The analysts say AGOA should be extended to cover all products including sensitive agricultural goods; its preferences made permanent to allow firms to plan for the future and make investments and AGOA would be more effective with less restrictive rules of origin, which would allow firms more flexibility in sourcing inputs in order to exploit their comparative advantage in low-cost labor, including helping beneficiary countries reducing supply-side constraints (such as poor infrastructure), and a longer time horizon for the agreement in order to reduce firm uncertainty.
Travis says AGOA is the “foundation of the US’s economic partnership with Africa, and just last August, the US Trade Representative Michael Froman announced that a top-to-bottom review would be done not only of the AGOA program, but also of the various structures that support and feed into that program.
“We are in the midst of that review right now, working closely with our stakeholders in the US and [in Africa], with Congress, and with experts in African trade and investment,” he adds. He adds that the aim of this review is to develop a set of proposals that would have broad support across all these parties and would lead to the passage of a renewed and modernized AGOA regime that expands trade, and contributes to the impressive record of growth on this continent.
But Travis suggests that African countries like Uganda should look beyond AGOA. He says it is important that African countries like Uganda take steps such as implementing the WTO Trade Facilitation Agreement, which was completed at the recent WTO Bali Ministerial.
If implemented, he says, this agreement would be beneficial for African countries, which stand to gain the most from trade facilitation reforms considering that they suffer disproportionately from difficult customs and border procedures and a range of other challenges that constrain both regional and global trade.

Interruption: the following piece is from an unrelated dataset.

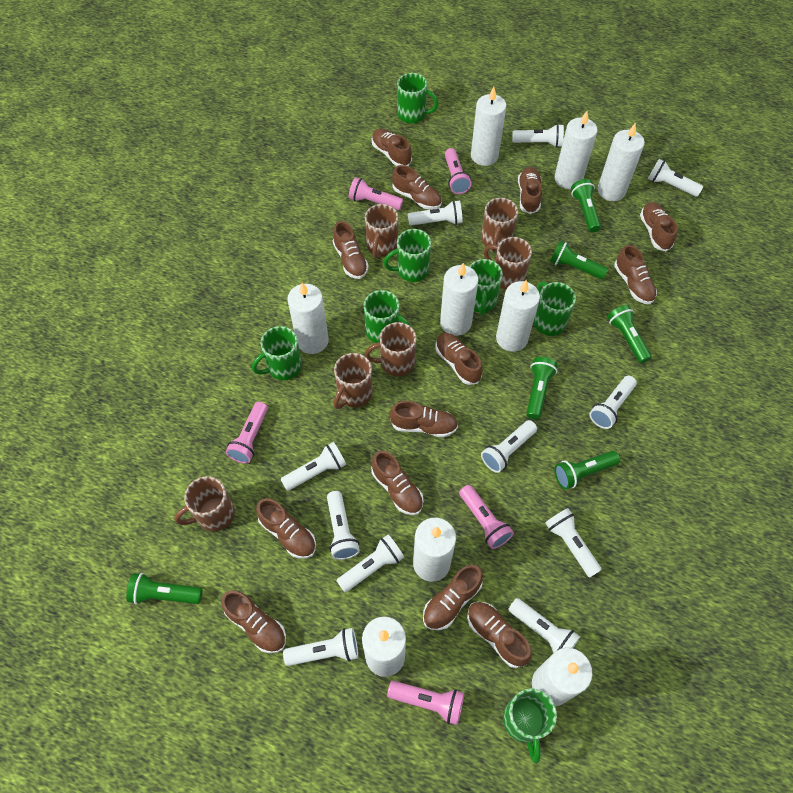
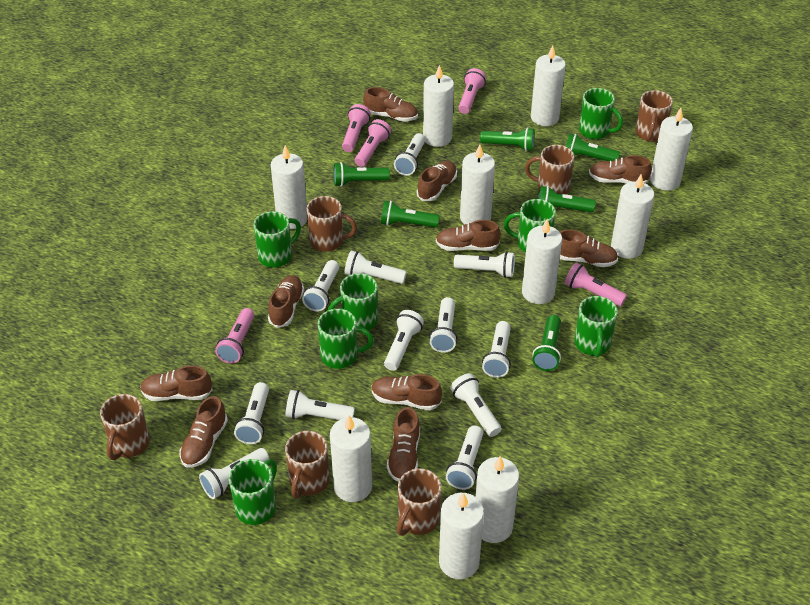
brown shoe: [221,590,286,653] [256,498,316,559] [333,221,369,279] [371,451,424,515] [372,129,412,166] [390,401,458,438] [392,165,442,210] [423,565,483,630] [435,333,483,385] [467,602,532,668] [518,167,542,214] [614,245,657,304] [640,202,678,251] = 13 -> [140,365,213,401] [180,396,228,468] [268,275,304,328] [363,87,418,122] [371,374,442,410] [387,407,420,482] [417,161,457,201] [436,220,501,251] [560,229,618,267] [589,155,652,184] = 10
white candle: [287,282,329,354] [362,616,406,677] [413,518,456,582] [440,263,478,336] [471,87,506,166] [496,279,540,352] [532,648,593,706] [554,111,597,189] [598,123,645,201] = 9 -> [271,145,307,229] [330,415,372,502] [423,65,454,147] [439,492,484,579] [460,144,495,224] [475,456,519,543] [522,219,562,304] [531,45,566,126] [611,174,654,259] [650,108,693,191] = 10
white flashlight: [281,442,346,491] [283,628,358,666] [327,491,360,560] [337,535,404,592] [408,200,463,225] [481,420,537,473] [508,598,580,653] [512,124,564,148] [545,508,602,577] [589,376,637,429] [648,159,703,197] = 11 -> [199,448,269,499] [234,382,269,444] [285,390,355,420] [302,260,339,312] [344,250,407,284] [384,310,424,371] [394,133,426,176] [429,297,457,353] [446,426,483,490] [450,373,501,437] [454,251,515,278] [482,321,511,378] = 12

Going forward, Travis also suggests that given what has been observed in other countries, Uganda should look on the inside instead of looking solely to the US for answers. “We have seen that AGOA benefits largely accrue for those countries that have done the most to make themselves an attractive business environment, both for foreign investors and domestic firms, by encouraging investment and trade, maintaining political stability, observing the rule of law, and demonstrating respect for human rights and worker rights,” he says, adding that the US looks forward to hearing Uganda’s strategy for taking greater advantage of the program should it be renewed. Indeed, the sooner this is done the better or else the AGOA “opportunity” would continue to remain a far off dream.